▸ **Directions for this task**
Could you retype the entries exactly as they are?

■ ■ ■ ■ ■ ■ ■

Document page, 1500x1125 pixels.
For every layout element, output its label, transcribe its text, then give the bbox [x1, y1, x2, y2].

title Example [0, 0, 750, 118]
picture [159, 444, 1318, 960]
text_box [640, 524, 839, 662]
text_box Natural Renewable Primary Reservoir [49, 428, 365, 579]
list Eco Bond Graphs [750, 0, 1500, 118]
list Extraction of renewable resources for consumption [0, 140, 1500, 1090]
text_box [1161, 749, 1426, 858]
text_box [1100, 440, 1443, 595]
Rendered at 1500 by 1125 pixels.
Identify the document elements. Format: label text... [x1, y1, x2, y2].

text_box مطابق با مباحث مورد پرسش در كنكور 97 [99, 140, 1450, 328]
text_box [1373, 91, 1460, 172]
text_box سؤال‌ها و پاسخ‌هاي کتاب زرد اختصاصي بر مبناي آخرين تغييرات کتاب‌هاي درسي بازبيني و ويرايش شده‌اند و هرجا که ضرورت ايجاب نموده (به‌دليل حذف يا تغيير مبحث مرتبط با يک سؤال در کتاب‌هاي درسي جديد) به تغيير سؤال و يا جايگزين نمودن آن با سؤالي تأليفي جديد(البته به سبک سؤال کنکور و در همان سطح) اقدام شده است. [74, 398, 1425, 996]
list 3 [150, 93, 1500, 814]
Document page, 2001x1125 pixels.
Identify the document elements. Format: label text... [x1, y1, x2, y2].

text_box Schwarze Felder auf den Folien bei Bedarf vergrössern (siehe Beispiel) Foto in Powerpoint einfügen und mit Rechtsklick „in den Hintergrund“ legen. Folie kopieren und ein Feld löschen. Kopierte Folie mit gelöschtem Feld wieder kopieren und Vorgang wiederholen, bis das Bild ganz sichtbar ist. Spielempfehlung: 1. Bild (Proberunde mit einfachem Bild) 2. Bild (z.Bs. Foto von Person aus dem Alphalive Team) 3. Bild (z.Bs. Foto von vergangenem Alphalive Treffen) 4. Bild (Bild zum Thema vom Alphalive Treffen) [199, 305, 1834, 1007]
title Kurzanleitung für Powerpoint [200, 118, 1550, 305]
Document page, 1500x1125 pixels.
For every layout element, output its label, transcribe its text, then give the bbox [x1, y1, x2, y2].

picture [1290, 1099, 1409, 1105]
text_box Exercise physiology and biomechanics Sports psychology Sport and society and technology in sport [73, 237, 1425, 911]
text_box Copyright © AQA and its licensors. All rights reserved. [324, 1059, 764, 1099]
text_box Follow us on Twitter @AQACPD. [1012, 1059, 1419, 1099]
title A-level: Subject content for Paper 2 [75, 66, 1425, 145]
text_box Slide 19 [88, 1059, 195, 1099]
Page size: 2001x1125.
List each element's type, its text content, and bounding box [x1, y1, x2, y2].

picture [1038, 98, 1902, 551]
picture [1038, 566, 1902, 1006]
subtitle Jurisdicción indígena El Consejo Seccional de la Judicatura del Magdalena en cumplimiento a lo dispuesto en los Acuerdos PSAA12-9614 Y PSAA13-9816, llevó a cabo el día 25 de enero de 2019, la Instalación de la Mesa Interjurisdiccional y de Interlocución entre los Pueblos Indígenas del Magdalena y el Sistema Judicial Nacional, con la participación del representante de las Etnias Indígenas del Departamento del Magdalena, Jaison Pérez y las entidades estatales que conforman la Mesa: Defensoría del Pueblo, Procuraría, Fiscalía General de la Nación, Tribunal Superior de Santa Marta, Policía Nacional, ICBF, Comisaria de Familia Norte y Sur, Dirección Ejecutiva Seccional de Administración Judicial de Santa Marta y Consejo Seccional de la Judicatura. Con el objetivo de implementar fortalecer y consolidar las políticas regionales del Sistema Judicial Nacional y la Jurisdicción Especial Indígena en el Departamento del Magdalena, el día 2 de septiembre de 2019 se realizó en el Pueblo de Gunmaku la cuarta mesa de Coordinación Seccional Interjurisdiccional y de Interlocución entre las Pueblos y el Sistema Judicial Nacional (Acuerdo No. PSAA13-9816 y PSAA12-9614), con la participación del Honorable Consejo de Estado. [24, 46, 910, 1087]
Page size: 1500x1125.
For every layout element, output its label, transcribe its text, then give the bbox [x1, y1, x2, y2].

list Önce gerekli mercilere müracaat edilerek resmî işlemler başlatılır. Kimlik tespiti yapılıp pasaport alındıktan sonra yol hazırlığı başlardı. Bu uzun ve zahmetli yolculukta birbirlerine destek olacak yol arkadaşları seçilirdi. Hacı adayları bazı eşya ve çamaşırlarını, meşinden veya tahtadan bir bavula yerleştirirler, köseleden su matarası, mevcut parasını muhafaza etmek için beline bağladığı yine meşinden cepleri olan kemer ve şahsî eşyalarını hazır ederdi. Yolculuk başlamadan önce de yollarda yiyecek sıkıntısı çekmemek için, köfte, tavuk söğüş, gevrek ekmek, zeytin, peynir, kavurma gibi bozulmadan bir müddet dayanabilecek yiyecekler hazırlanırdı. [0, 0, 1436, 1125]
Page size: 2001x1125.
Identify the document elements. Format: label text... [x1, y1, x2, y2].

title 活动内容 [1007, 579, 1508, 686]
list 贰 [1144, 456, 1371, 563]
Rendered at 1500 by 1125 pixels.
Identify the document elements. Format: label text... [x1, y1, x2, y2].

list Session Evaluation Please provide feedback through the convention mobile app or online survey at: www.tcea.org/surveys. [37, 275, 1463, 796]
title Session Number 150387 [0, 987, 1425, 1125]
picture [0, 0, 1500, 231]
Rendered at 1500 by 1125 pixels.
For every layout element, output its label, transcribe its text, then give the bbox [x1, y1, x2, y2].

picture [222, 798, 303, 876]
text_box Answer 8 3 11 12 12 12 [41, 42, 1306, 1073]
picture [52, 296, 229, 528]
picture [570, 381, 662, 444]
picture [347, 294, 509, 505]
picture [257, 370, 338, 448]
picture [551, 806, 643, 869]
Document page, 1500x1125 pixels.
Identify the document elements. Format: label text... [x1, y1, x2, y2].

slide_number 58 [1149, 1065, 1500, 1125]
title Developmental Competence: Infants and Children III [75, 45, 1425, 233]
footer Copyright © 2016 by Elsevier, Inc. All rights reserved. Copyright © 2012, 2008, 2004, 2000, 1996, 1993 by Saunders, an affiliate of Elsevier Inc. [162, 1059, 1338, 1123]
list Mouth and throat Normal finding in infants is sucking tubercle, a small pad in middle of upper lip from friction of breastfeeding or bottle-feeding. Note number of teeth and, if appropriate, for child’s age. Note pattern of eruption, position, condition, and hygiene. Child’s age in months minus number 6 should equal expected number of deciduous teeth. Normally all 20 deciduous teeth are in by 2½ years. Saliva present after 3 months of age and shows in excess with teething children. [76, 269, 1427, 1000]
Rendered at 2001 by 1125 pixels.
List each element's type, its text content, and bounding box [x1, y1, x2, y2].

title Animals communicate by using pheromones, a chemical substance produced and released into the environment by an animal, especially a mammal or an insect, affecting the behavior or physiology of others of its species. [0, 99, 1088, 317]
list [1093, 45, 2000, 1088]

■ ■ ■ ■ ■ ■ ■

▸ **Written answer**
Document page, 1500x1125 pixels.
For every layout element, output its label, transcribe its text, then give the bbox [x1, y1, x2, y2].

title Example [0, 0, 750, 118]
picture [159, 444, 1318, 960]
text_box [640, 524, 839, 662]
text_box Natural Renewable Primary Reservoir [49, 428, 365, 579]
list Eco Bond Graphs [750, 0, 1500, 118]
list Extraction of renewable resources for consumption [0, 140, 1500, 1090]
text_box [1161, 749, 1426, 858]
text_box [1100, 440, 1443, 595]
Rendered at 1500 by 1125 pixels.
Identify the document elements. Format: label text... [x1, y1, x2, y2].

text_box مطابق با مباحث مورد پرسش در كنكور 97 [99, 140, 1450, 328]
text_box [1373, 91, 1460, 172]
text_box سؤال‌ها و پاسخ‌هاي کتاب زرد اختصاصي بر مبناي آخرين تغييرات کتاب‌هاي درسي بازبيني و ويرايش شده‌اند و هرجا که ضرورت ايجاب نموده (به‌دليل حذف يا تغيير مبحث مرتبط با يک سؤال در کتاب‌هاي درسي جديد) به تغيير سؤال و يا جايگزين نمودن آن با سؤالي تأليفي جديد(البته به سبک سؤال کنکور و در همان سطح) اقدام شده است. [74, 398, 1425, 996]
list 3 [150, 93, 1500, 814]
Document page, 2001x1125 pixels.
Identify the document elements. Format: label text... [x1, y1, x2, y2].

text_box Schwarze Felder auf den Folien bei Bedarf vergrössern (siehe Beispiel) Foto in Powerpoint einfügen und mit Rechtsklick „in den Hintergrund“ legen. Folie kopieren und ein Feld löschen. Kopierte Folie mit gelöschtem Feld wieder kopieren und Vorgang wiederholen, bis das Bild ganz sichtbar ist. Spielempfehlung: 1. Bild (Proberunde mit einfachem Bild) 2. Bild (z.Bs. Foto von Person aus dem Alphalive Team) 3. Bild (z.Bs. Foto von vergangenem Alphalive Treffen) 4. Bild (Bild zum Thema vom Alphalive Treffen) [199, 305, 1834, 1007]
title Kurzanleitung für Powerpoint [200, 118, 1550, 305]
Document page, 1500x1125 pixels.
For every layout element, output its label, transcribe its text, then give the bbox [x1, y1, x2, y2].

picture [1290, 1099, 1409, 1105]
text_box Exercise physiology and biomechanics Sports psychology Sport and society and technology in sport [73, 237, 1425, 911]
text_box Copyright © AQA and its licensors. All rights reserved. [324, 1059, 764, 1099]
text_box Follow us on Twitter @AQACPD. [1012, 1059, 1419, 1099]
title A-level: Subject content for Paper 2 [75, 66, 1425, 145]
text_box Slide 19 [88, 1059, 195, 1099]
Page size: 2001x1125.
List each element's type, its text content, and bounding box [x1, y1, x2, y2].

picture [1038, 98, 1902, 551]
picture [1038, 566, 1902, 1006]
subtitle Jurisdicción indígena El Consejo Seccional de la Judicatura del Magdalena en cumplimiento a lo dispuesto en los Acuerdos PSAA12-9614 Y PSAA13-9816, llevó a cabo el día 25 de enero de 2019, la Instalación de la Mesa Interjurisdiccional y de Interlocución entre los Pueblos Indígenas del Magdalena y el Sistema Judicial Nacional, con la participación del representante de las Etnias Indígenas del Departamento del Magdalena, Jaison Pérez y las entidades estatales que conforman la Mesa: Defensoría del Pueblo, Procuraría, Fiscalía General de la Nación, Tribunal Superior de Santa Marta, Policía Nacional, ICBF, Comisaria de Familia Norte y Sur, Dirección Ejecutiva Seccional de Administración Judicial de Santa Marta y Consejo Seccional de la Judicatura. Con el objetivo de implementar fortalecer y consolidar las políticas regionales del Sistema Judicial Nacional y la Jurisdicción Especial Indígena en el Departamento del Magdalena, el día 2 de septiembre de 2019 se realizó en el Pueblo de Gunmaku la cuarta mesa de Coordinación Seccional Interjurisdiccional y de Interlocución entre las Pueblos y el Sistema Judicial Nacional (Acuerdo No. PSAA13-9816 y PSAA12-9614), con la participación del Honorable Consejo de Estado. [24, 46, 910, 1087]
Page size: 1500x1125.
For every layout element, output its label, transcribe its text, then give the bbox [x1, y1, x2, y2].

list Önce gerekli mercilere müracaat edilerek resmî işlemler başlatılır. Kimlik tespiti yapılıp pasaport alındıktan sonra yol hazırlığı başlardı. Bu uzun ve zahmetli yolculukta birbirlerine destek olacak yol arkadaşları seçilirdi. Hacı adayları bazı eşya ve çamaşırlarını, meşinden veya tahtadan bir bavula yerleştirirler, köseleden su matarası, mevcut parasını muhafaza etmek için beline bağladığı yine meşinden cepleri olan kemer ve şahsî eşyalarını hazır ederdi. Yolculuk başlamadan önce de yollarda yiyecek sıkıntısı çekmemek için, köfte, tavuk söğüş, gevrek ekmek, zeytin, peynir, kavurma gibi bozulmadan bir müddet dayanabilecek yiyecekler hazırlanırdı. [0, 0, 1436, 1125]
Page size: 2001x1125.
Identify the document elements. Format: label text... [x1, y1, x2, y2].

title 活动内容 [1007, 579, 1508, 686]
list 贰 [1144, 456, 1371, 563]
Rendered at 1500 by 1125 pixels.
Identify the document elements. Format: label text... [x1, y1, x2, y2].

list Session Evaluation Please provide feedback through the convention mobile app or online survey at: www.tcea.org/surveys. [37, 275, 1463, 796]
title Session Number 150387 [0, 987, 1425, 1125]
picture [0, 0, 1500, 231]
Rendered at 1500 by 1125 pixels.
For every layout element, output its label, transcribe its text, then give the bbox [x1, y1, x2, y2].

picture [222, 798, 303, 876]
text_box Answer 8 3 11 12 12 12 [41, 42, 1306, 1073]
picture [52, 296, 229, 528]
picture [570, 381, 662, 444]
picture [347, 294, 509, 505]
picture [257, 370, 338, 448]
picture [551, 806, 643, 869]
Document page, 1500x1125 pixels.
Identify the document elements. Format: label text... [x1, y1, x2, y2].

slide_number 58 [1149, 1065, 1500, 1125]
title Developmental Competence: Infants and Children III [75, 45, 1425, 233]
footer Copyright © 2016 by Elsevier, Inc. All rights reserved. Copyright © 2012, 2008, 2004, 2000, 1996, 1993 by Saunders, an affiliate of Elsevier Inc. [162, 1059, 1338, 1123]
list Mouth and throat Normal finding in infants is sucking tubercle, a small pad in middle of upper lip from friction of breastfeeding or bottle-feeding. Note number of teeth and, if appropriate, for child’s age. Note pattern of eruption, position, condition, and hygiene. Child’s age in months minus number 6 should equal expected number of deciduous teeth. Normally all 20 deciduous teeth are in by 2½ years. Saliva present after 3 months of age and shows in excess with teething children. [76, 269, 1427, 1000]
Rendered at 2001 by 1125 pixels.
List each element's type, its text content, and bounding box [x1, y1, x2, y2].

title Animals communicate by using pheromones, a chemical substance produced and released into the environment by an animal, especially a mammal or an insect, affecting the behavior or physiology of others of its species. [0, 99, 1088, 317]
list [1093, 45, 2000, 1088]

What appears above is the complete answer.